Entrò senza problemi, chiuse la porta alle sue spalle e guardò l'interno della villa immerso nel buio. Prese la mano di Ashton e lo condusse verso il divano, dove si sedettero insieme, l'uno affianco all'altro, senza dire una parola.

E anche ad Isabel sarebbe piaciuto avere qualcuno vicino, in quella notte trascorsa nella sua camera, da sola. Aveva litigato con sua madre, la relazione che aveva avuto con Ryan era ormai stata scoperta. Se quella donna avesse saputo che anche il suo attuale compagno ci provava ripetutamente con la figlia, forse avrebbe avuto altre priorità di cui occuparsi. Ma Isabel era bravissima a incassare e a rinunciare alla felicità. Aveva provato a chiamare Ryan, ma il numero del suo cellulare non esisteva più. Dopo la deposizione che avevano fatto insieme alla polizia, non si era più fatto vivo. Aveva lasciato la vita della ragazza vuota e triste, come una casa addobbata a festa, ma senza nessun invitato.

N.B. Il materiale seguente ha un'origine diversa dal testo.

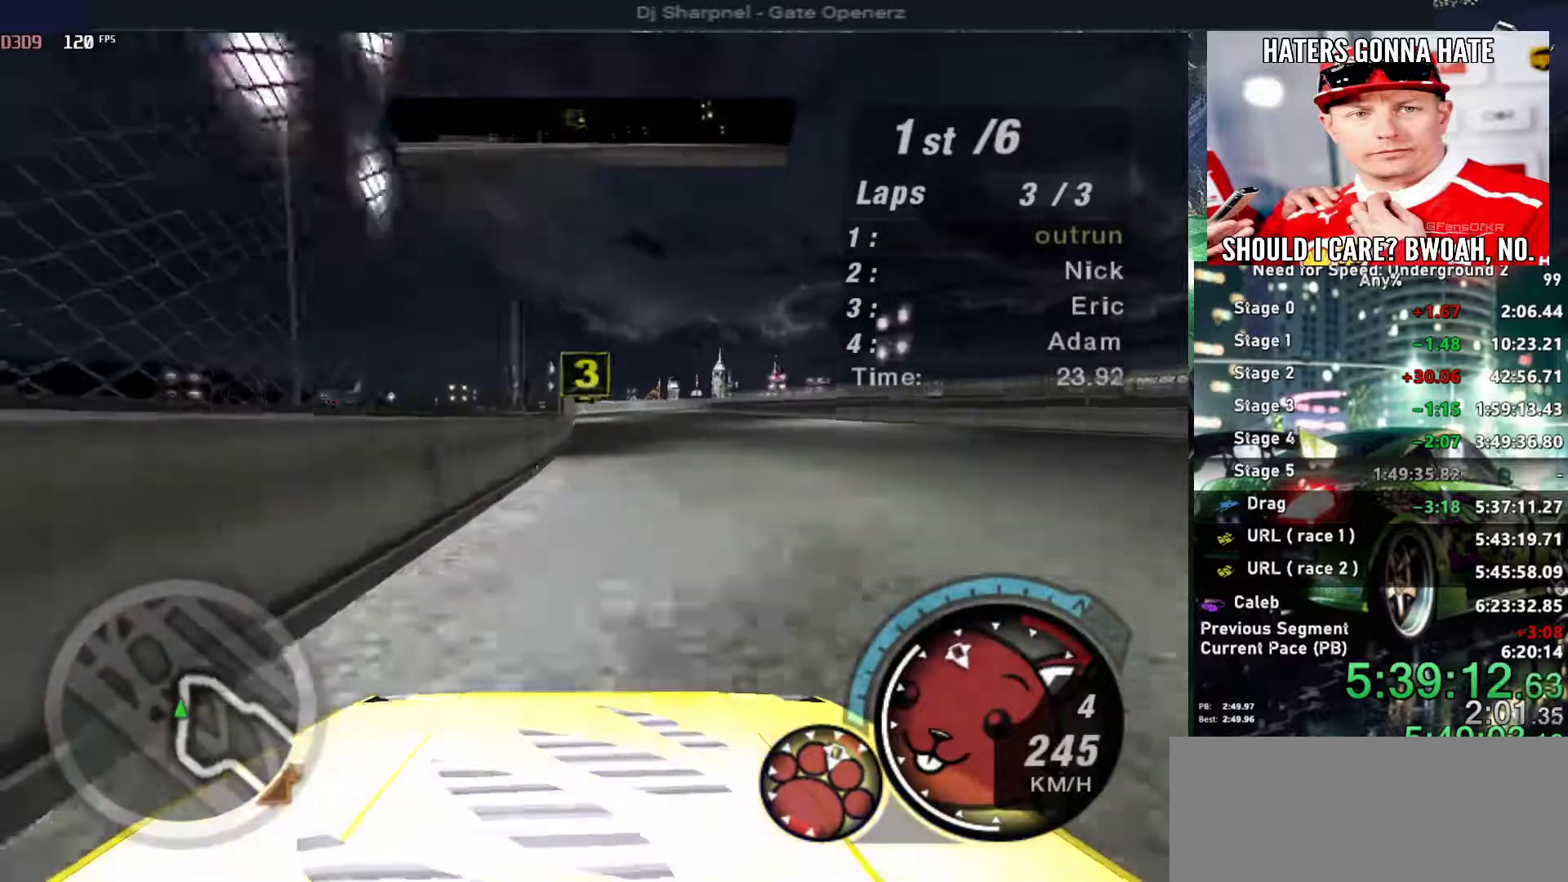
{"keys": ["left", "up"], "events": [[483, "left", "down"]]}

Si chiedeva dove fosse in quei momenti. Forse dalla sua famiglia? Si era rappacificato con la moglie? Stava portando i suoi figli al parco? Chissà com'era la sua vera vita, quella da uomo normale. Chissà se la pensava, la notte, quando alzava gli occhi verso il cielo e gli capitava di sentire una canzone.

Ora casa sua era vuota, affisso in giardino c'era un cartello con la scritta "vendesi". Il suo lavoro era finito, non c'era nient'altro che lo teneva legato a Steeland.

Almeno era quello che si sforzava di pensare Ryan, seduto nel vagone del treno, con la testa poggiata al finestrino e gli occhi ipnotizzati sulle rotaie che correvano veloci, illuminate dalla luna e dai neon artificiali delle gallerie in cui il veicolo veniva inghiottito per lunghe tratte. Andava via, avrebbe cercato di riappropriarsi della sua vita. Sarebbe tornato da sua moglie e i suoi figli, il caso era quasi chiuso.